Monday, 30 July 2012 07:45

Model Kawasan
Rumah Pangan
Lestari
merupakan
program utama
Kementrian
Pertanian yang
berbasis pada
pemanfaatan
pekarangan. Berbagai fungsi ekosistem pekarangan memberikan dampak yang positif bagi rumah
tangga antara lain sebagai lumbung hidup, warung hidup, serta fungsi keasrian dan
keindahan. Pekarangan sebagai lumbung hidup dapat memenuhi kebutuhan keluarga sehari-hari,
sedangkan sebagai warung hidup pekarangan menyediakan jenis sayuran yang dapat dijual untuk
menunjang ekonomi keluarga. Dilihat dari aspek lingkungan, pekarangan yang dimanfaatkan akan
terlihat lebih indah dan asri.

Pemanfaatan
fungsi
pekarangan telah
dilaksanakan dan
dirasakan
manfaatnya oleh
Ibu Nurlia,
seorang wanita
kreatif warga
Desa Paddumpu Kecamatan Dampal Selatan Kabupaten Toli-Toli Propinsi Sulawesi Tengah. Berawal dari
sekedar sebagai tanaman hias, tanaman seledri dia kembangkan menjadi komoditas yang bernilai
ekonomis. Uniknya Ibu Nurlia membudidayakan seledri di kolong rumah panggung miliknya. Rumah
panggung merupakan rumah khas Suku Bugis dimana struktur bangunannya mempunyai kolong
dibawah rumah yang biasa dipergunakan untuk meletakkan barang seperti alat pertanian atau
kendaraan. Melalui kreativitasnya Ibu Nurlia menyulap kolong rumah panggungnya menjadi kebun
seledri yang indah dan produktif. Usaha ini mampu memberikan tambahan penghasilan bagi
keluarganya. Dengan harga Rp. 5.000 per ikat, Ibu Nurlia mampu menjual 50 ikat seledri per bulan.
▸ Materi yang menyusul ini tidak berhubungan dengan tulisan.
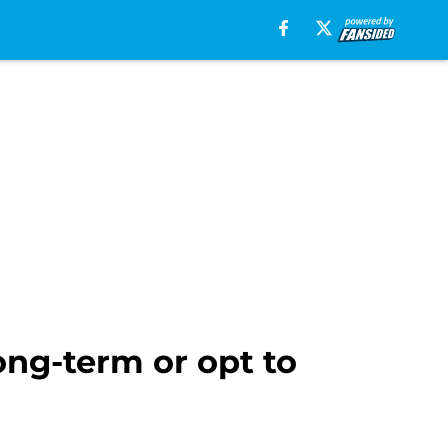
ong-term or opt to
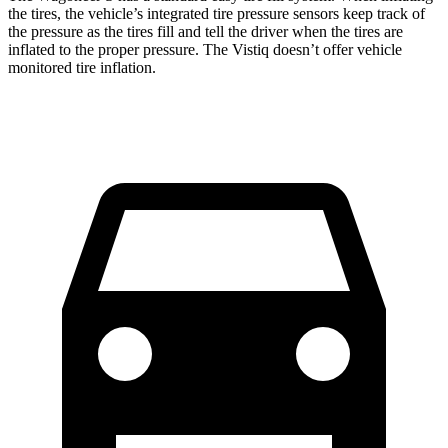
the tires, the vehicle’s integrated tire pressure sensors keep track of
the pressure as the tires fill and tell the driver when the tires are
inflated to the proper pressure. The Vistiq doesn’t offer vehicle
monitored tire inflation.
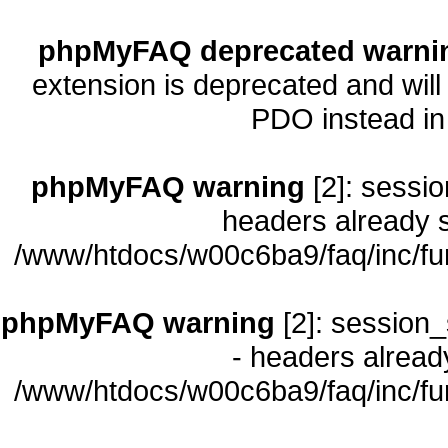
phpMyFAQ deprecated warni
extension is deprecated and will
PDO instead i
phpMyFAQ warning
[2]: sessio
headers already s
/www/htdocs/w00c6ba9/faq/inc/fu
phpMyFAQ warning
[2]: session_
- headers already
/www/htdocs/w00c6ba9/faq/inc/fu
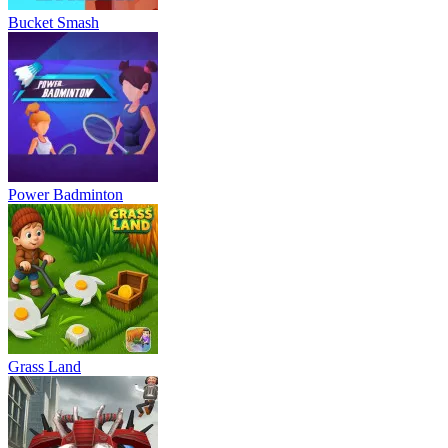
Bucket Smash
Power Badminton
Grass Land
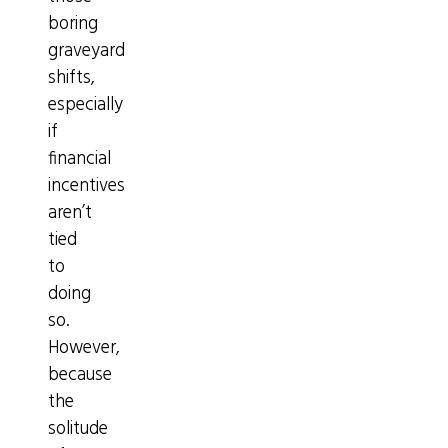
boring
graveyard
shifts,
especially
if
financial
incentives
aren’t
tied
to
doing
so.
However,
because
the
solitude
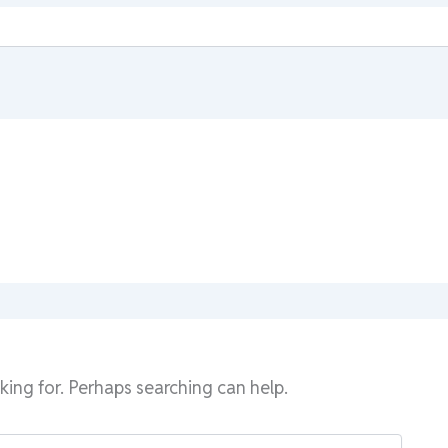
king for. Perhaps searching can help.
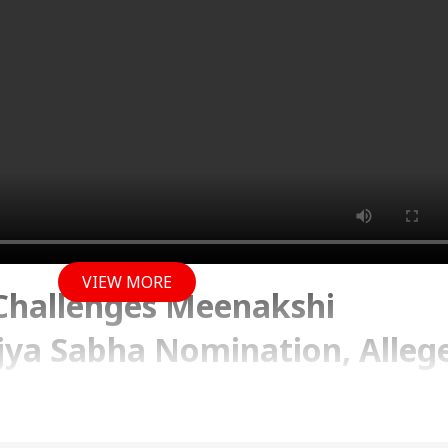
VIEW MORE
 Challenges Meenakshi
jya Sabha Nomination, Alleg
ses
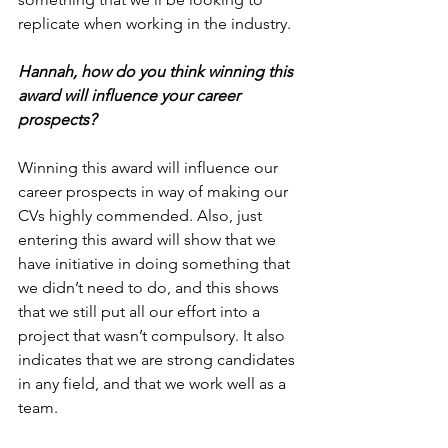
replicate when working in the industry.
Hannah, how do you think winning this 
award will influence your career 
prospects?
Winning this award will influence our 
career prospects in way of making our 
CVs highly commended. Also, just 
entering this award will show that we 
have initiative in doing something that 
we didn’t need to do, and this shows 
that we still put all our effort into a 
project that wasn’t compulsory. It also 
indicates that we are strong candidates 
in any field, and that we work well as a 
team.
Sedangkan untuk tiap pot seledri dijual dengan harga Rp. 15.000 dengan omzet minimal 25 pot per
bulan sehingga total pendapatan Ibu Nurlia berkisar 600.000 sampai dengan 700.000 per bulan.
Budidaya sayuran di kolong rumah panggung sangat mudah. Sinar matahari yang menembus kolong
hanya pada pagi hari dan sore hari sangat sesuai untuk pertumbuhan tanaman seledri yang memerlukan
sinar matahari 50% saja. Cara tanam di kolong rumah bisa menggunakan media tanah yang ditanam di
pot-pot atau sistem hidroponik yang menggunakan media larutan bernutrisi. Keuntungan dari sistem
hidroponik adalah kepraktisan karena tidak harus sering menyiram tanaman. Ibu Nurlia menggunakan
media yang ada di alam sekitarnya yaitu bambu dan batok/tempurung kelapa sebagai tempat budidaya
seledri secara hidroponik. Ibu Nurlia juga memanfaatkan bahan yang sudah tidak terpakai seperti kaleng
bekas, plastik bekas detergen, serta alat rumah tangga yang sudah rusak/tidak terpakai sebagai pot.
Media tanam yang digunakan dalam pot adalah tanah dan pupuk kandang. Tambahan nutrisi berupa
pupuk anorganik yang berguna bagi pertumbuhan daun seperti urea. Letak kolong rumah yang dekat
dengan aktivitas sehari-hari membuat tanaman lebih mudah dalam perawatannya. Melihat banyaknya
manfaatnya maka Ibu Nurlia dapat menjadi inspirasi bagi warga lain untuk mengikuti jejaknya yaitu
meraih untung dari kolong rumah panggung.